- **PASSAGE**:

3. Optionally, select an S3 location to publish your AWS Glue Data Quality results.
4. Select Evaluate ruleset.
Navigate to the Data Quality results tab. You should now see two runs, one from the previous steps of this blog and one that we currently triggered. Wait for the current run to complete.
As you see, we have a failed AWS Glue Data Quality run result, with only 52 of our original 55 rules passing. These failures are attributed to the new file we uploaded to S3.
Navigate to the Amazon CloudWatch console and select the alarm we created at the beginning of this section.
As you can see, we configured the alarm to fire every time the glue.data.quality.rules.failed metric crosses a threshold of 1. After the above AWS Glue Data Quality run, we see 3 rules failing, which triggered the alarm. Further, you also should have gotten an email detailing the alarm’s firing.

We have thus demonstrated an example where incoming malformed data, coming into our data lakes can be identified via the AWS Glue Data Quality rules, and subsequent alerting mechanisms can be created to notify appropriate personas.

Analyze your AWS Glue Data Quality run results through Amazon Athena

In scenarios where you have multiple AWS Glue Data Quality run results against a dataset, over a period of time, you might want to track the trends of the dataset’s quality over a period of time. To achieve this, we can export our AWS Glue Data Quality run results to S3, and use Amazon Athena to run analytical queries against the exported run. The results can then be further used in Amazon QuickSight to build dashboards to have a graphical representation of your data quality trends

In the third part of this post, we will see the steps needed to start tracking data on your dataset’s quality:

For our data quality runs that we set up in the previous sections, we set the Data quality results location parameter to the bucket location specified by the AWS CloudFormation stack.
After each successful run, you should see a single JSONL file being exported to your selected S3 location, corresponding to that particular run.
Open the Amazon Athena console.

- **WORK REQUEST A**:
From the records, copy verbatim the lines starting at the one containing "Low Velocity (≤ median)" and ending at the one containing "Which series has the largest", both included.
The AWS Glue Data Quality excerpt and the records after it are unrelated material.

- **Stored dataset items**:
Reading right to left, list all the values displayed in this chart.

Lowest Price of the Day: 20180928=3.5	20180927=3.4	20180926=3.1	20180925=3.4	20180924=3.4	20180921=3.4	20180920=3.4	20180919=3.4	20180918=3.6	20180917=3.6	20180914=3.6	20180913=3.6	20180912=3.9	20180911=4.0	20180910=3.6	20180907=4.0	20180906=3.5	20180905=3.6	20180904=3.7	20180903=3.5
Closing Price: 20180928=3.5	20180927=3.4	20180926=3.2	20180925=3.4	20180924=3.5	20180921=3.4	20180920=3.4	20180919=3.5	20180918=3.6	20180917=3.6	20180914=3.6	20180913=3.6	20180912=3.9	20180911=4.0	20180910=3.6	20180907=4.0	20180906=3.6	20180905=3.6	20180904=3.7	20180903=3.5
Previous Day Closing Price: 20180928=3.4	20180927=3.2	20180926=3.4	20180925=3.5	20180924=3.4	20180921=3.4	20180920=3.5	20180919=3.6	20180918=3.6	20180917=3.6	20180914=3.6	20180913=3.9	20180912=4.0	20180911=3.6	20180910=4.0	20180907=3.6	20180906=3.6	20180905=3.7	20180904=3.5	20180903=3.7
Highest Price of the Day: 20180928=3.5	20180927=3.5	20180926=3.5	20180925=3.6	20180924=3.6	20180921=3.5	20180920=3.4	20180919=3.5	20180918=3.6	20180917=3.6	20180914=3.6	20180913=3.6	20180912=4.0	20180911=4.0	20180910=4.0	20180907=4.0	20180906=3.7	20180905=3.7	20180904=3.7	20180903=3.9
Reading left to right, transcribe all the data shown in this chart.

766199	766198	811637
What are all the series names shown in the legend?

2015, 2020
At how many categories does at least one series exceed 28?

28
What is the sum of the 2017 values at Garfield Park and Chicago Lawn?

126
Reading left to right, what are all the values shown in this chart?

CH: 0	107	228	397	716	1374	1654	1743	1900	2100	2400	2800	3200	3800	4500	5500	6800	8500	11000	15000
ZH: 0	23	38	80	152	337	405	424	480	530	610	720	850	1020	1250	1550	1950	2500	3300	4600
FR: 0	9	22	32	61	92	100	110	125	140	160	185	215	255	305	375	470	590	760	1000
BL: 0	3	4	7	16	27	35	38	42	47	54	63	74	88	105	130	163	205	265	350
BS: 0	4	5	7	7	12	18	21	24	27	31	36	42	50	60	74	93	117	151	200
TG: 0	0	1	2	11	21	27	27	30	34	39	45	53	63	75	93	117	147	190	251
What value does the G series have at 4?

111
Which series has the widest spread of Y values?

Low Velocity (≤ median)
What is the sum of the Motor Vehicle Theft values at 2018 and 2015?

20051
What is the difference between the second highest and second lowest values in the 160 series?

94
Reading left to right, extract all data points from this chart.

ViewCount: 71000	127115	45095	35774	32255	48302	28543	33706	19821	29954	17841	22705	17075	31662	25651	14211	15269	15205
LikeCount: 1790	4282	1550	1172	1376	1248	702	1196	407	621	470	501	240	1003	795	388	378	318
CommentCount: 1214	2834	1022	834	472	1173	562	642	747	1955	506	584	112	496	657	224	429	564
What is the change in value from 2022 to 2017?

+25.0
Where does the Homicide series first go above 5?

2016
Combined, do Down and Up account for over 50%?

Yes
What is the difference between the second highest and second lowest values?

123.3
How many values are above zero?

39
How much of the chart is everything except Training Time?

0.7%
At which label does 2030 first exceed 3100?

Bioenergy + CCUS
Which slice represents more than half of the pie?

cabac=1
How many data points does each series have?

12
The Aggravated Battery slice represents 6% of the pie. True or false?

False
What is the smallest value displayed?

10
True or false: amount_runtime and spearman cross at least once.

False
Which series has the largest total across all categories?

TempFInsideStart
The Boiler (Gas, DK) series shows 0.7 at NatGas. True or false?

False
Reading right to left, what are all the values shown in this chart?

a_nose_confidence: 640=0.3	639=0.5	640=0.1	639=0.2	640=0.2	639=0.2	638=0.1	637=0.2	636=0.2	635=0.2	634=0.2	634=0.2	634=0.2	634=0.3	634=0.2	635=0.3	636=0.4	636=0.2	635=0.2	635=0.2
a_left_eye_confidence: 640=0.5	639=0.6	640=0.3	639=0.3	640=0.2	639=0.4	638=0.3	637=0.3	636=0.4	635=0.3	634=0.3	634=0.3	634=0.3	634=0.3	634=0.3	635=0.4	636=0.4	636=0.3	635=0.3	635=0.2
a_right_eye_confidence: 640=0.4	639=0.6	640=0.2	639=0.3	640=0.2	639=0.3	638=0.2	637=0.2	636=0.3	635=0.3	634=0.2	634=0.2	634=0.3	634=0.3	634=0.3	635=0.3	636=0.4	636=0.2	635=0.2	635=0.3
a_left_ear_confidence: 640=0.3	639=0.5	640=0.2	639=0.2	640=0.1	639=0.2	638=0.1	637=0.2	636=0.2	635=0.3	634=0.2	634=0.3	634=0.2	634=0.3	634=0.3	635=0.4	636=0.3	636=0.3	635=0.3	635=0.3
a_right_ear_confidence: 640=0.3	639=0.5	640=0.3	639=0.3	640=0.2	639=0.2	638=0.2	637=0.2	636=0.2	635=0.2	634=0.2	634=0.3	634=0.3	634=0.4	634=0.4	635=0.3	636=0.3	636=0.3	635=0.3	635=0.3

- **WORK REQUEST B**:
According to the AWS Glue Data Quality excerpt, how many of the original 55 rules passed in the failed run?

- **WRITTEN REPLY A**:
Low Velocity (≤ median)
What is the sum of the Motor Vehicle Theft values at 2018 and 2015?

20051
What is the difference between the second highest and second lowest values in the 160 series?

94
Reading left to right, extract all data points from this chart.

ViewCount: 71000	127115	45095	35774	32255	48302	28543	33706	19821	29954	17841	22705	17075	31662	25651	14211	15269	15205
LikeCount: 1790	4282	1550	1172	1376	1248	702	1196	407	621	470	501	240	1003	795	388	378	318
CommentCount: 1214	2834	1022	834	472	1173	562	642	747	1955	506	584	112	496	657	224	429	564
What is the change in value from 2022 to 2017?

+25.0
Where does the Homicide series first go above 5?

2016
Combined, do Down and Up account for over 50%?

Yes
What is the difference between the second highest and second lowest values?

123.3
How many values are above zero?

39
How much of the chart is everything except Training Time?

0.7%
At which label does 2030 first exceed 3100?

Bioenergy + CCUS
Which slice represents more than half of the pie?

cabac=1
How many data points does each series have?

12
The Aggravated Battery slice represents 6% of the pie. True or false?

False
What is the smallest value displayed?

10
True or false: amount_runtime and spearman cross at least once.

False
Which series has the largest total across all categories?

- **WRITTEN REPLY B**:
52